Data Management

Was ist BMEcat?

BMEcat ist ein XML-basiertes Standardformat für den Austausch elektronischer Produktkataloge im B2B-Bereich. Eine BMEcat-Datei bündelt Produktdaten, Texte, Preise, Logistikangaben und eine Klassifizierung wie ECLASS oder ETIM und überträgt sie standardisiert vom Lieferanten an Shop, ERP oder Beschaffungssystem des Kunden. Initiiert wurde BMEcat vom Bundesverband Materialwirtschaft, Einkauf und Logistik (BME).
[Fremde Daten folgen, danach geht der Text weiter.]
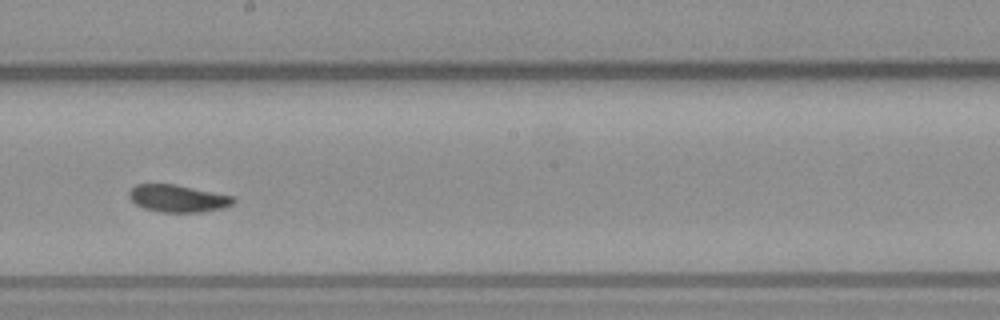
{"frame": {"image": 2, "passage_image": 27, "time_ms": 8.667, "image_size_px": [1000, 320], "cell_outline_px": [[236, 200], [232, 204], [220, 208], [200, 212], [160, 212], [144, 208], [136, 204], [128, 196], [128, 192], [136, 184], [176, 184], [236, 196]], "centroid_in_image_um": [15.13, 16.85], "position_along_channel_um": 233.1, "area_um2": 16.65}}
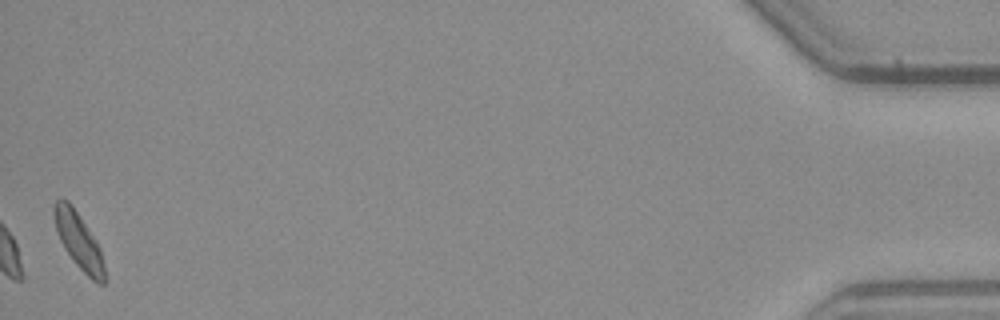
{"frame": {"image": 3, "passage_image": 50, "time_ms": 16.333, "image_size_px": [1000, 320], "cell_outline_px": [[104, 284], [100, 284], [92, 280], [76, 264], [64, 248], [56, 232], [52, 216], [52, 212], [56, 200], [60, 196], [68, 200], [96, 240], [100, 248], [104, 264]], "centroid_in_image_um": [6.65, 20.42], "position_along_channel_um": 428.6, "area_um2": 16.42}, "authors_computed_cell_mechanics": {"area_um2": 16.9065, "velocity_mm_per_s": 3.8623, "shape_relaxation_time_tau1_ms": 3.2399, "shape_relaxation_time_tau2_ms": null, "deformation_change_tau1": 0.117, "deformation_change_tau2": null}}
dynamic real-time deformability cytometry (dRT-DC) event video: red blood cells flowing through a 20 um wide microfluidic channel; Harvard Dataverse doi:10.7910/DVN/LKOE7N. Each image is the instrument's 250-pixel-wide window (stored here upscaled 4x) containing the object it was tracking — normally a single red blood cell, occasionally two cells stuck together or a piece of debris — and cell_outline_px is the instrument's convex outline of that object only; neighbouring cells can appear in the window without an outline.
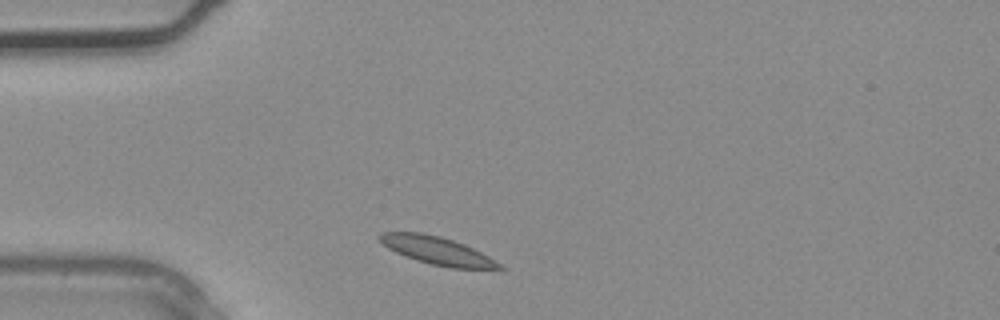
{"species": "common noctule bat (a hibernating species)", "species_latin": "Nyctalus noctula", "temperature_condition": "warm", "stored_images_in_passage": 1, "camera_frame_rate_fps": 3000, "um_per_image_px": 0.085, "animal": {"sex": "male", "body_mass_g": 20.4}, "frame": {"image": 1, "passage_image": 1, "time_ms": 0.0, "image_size_px": [1000, 320], "cell_outline_px": [[508, 268], [448, 268], [416, 260], [396, 252], [388, 248], [376, 236], [380, 232], [420, 232], [440, 236], [464, 244], [488, 256]], "centroid_in_image_um": [37.13, 21.29], "position_along_channel_um": 47.9, "area_um2": 19.19}}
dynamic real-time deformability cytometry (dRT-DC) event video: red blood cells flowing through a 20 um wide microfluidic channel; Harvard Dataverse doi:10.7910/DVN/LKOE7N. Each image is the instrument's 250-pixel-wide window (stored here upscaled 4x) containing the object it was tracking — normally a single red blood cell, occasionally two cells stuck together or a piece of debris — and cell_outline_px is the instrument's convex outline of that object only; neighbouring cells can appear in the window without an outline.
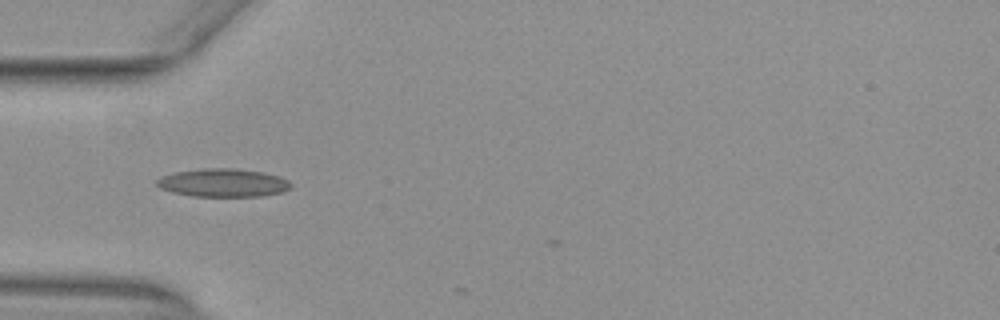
{"species": "common noctule bat (a hibernating species)", "species_latin": "Nyctalus noctula", "temperature_condition": "warm", "stored_images_in_passage": 3, "camera_frame_rate_fps": 3000, "um_per_image_px": 0.085, "animal": {"sex": "female", "body_mass_g": 29.2, "forearm_length_mm": 56.3}, "frame": {"image": 1, "passage_image": 1, "time_ms": 0.0, "image_size_px": [1000, 320], "cell_outline_px": [[292, 188], [284, 192], [264, 196], [192, 196], [172, 192], [160, 188], [156, 184], [156, 180], [164, 176], [176, 172], [204, 168], [232, 168], [264, 172], [280, 176], [288, 180], [292, 184]], "centroid_in_image_um": [19.03, 15.54], "position_along_channel_um": 66.0, "area_um2": 22.14}}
BMEcat ist ein Transportformat für Kataloge, nicht ein Klassifizierungssystem. Es legt fest, in welcher XML-Struktur Produktinformationen übergeben werden, und transportiert dabei die Klassifizierung als Inhalt mit. Entwickelt wurde BMEcat auf Initiative des BME gemeinsam mit dem Fraunhofer-Institut und der Universität Duisburg-Essen. Verbreitete Versionen sind BMEcat 1.2 und BMEcat 2005, das unter anderem mehrsprachige Inhalte, komplexe Preise und konfigurierbare Produkte unterstützt.

Kriterium BMEcat ECLASS
Funktion Transportformat für Produktkataloge (das Wie) Klassifizierungsstandard für Produkte (das Was)
Technische Basis XML-Struktur für Katalogkopf, Produkte, Preise Hierarchischer Klassifizierungscode mit Merkmalen
Inhalt Bündelt Produktdaten und transportiert eine Klassifizierung mit Wird als Inhalt innerhalb eines BMEcat-Katalogs genutzt
Herausgeber BME e.V. mit Fraunhofer IAO und Universität Duisburg-Essen ECLASS e.V. (Köln)
Versionen Verbreitet sind 1.2 und 2005 Aktuelles Release 16.0 (November 2025)

Stand: Juni 2026. BMEcat ist ein Transportformat und ersetzt keine Klassifizierung; ECLASS und ETIM werden innerhalb eines BMEcat-Katalogs transportiert.

Aufbau einer BMEcat-Datei
Aufbau einer BMEcat-Datei BMEcat XML-DATEI Katalogkopf (HEADER) Produktdaten und Texte Preise und Logistik Klassifizierung (ECLASS/ETIM) EMPFAENGER Shop, ERP, Beschaffung Transport

Eine BMEcat-Datei bündelt Katalogkopf, Produktdaten, Preise und eine Klassifizierung in einer XML-Struktur und überträgt sie an Shop, ERP oder Beschaffungssystem des Kunden. Der Aufbau ist vereinfacht dargestellt.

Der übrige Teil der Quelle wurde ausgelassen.